(Stored records)

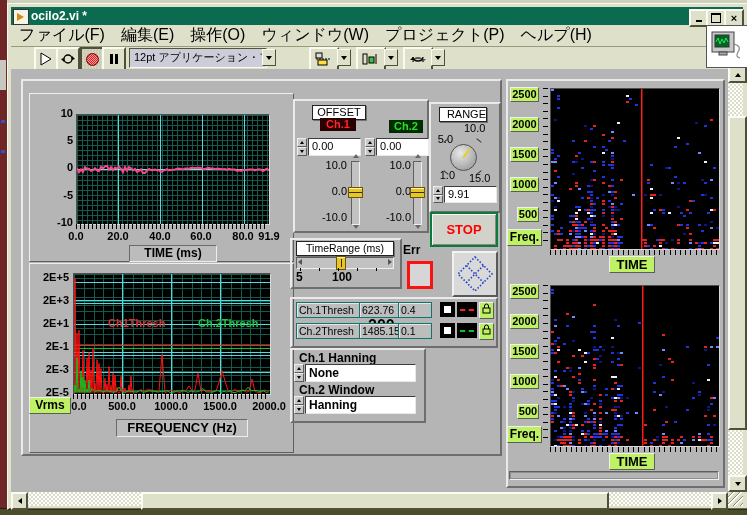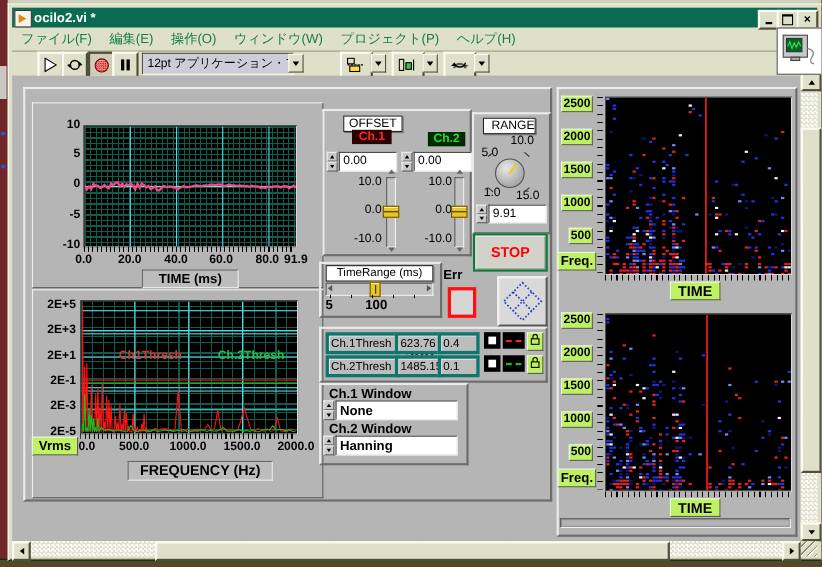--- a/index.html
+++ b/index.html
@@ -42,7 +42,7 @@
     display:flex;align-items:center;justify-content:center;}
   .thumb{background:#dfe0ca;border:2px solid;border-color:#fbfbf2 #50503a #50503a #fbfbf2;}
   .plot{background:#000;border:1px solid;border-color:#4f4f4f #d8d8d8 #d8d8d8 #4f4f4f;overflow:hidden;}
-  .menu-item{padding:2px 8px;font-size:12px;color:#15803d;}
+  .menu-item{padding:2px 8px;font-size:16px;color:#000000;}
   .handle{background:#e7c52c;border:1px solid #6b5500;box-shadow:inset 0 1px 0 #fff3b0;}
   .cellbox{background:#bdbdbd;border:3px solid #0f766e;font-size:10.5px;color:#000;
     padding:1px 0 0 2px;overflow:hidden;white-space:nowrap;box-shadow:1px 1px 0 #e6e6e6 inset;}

### WHAT THE TASK REQUIRES
Reproduce all lines above exactly. Leave the images out.

### RESULT OF THE EXERCISE
--- a/index.html
+++ b/index.html
@@ -42,7 +42,7 @@
     display:flex;align-items:center;justify-content:center;}
   .thumb{background:#dfe0ca;border:2px solid;border-color:#fbfbf2 #50503a #50503a #fbfbf2;}
   .plot{background:#000;border:1px solid;border-color:#4f4f4f #d8d8d8 #d8d8d8 #4f4f4f;overflow:hidden;}
-  .menu-item{padding:2px 8px;font-size:12px;color:#15803d;}
+  .menu-item{padding:2px 8px;font-size:16px;color:#000000;}
   .handle{background:#e7c52c;border:1px solid #6b5500;box-shadow:inset 0 1px 0 #fff3b0;}
   .cellbox{background:#bdbdbd;border:3px solid #0f766e;font-size:10.5px;color:#000;
     padding:1px 0 0 2px;overflow:hidden;white-space:nowrap;box-shadow:1px 1px 0 #e6e6e6 inset;}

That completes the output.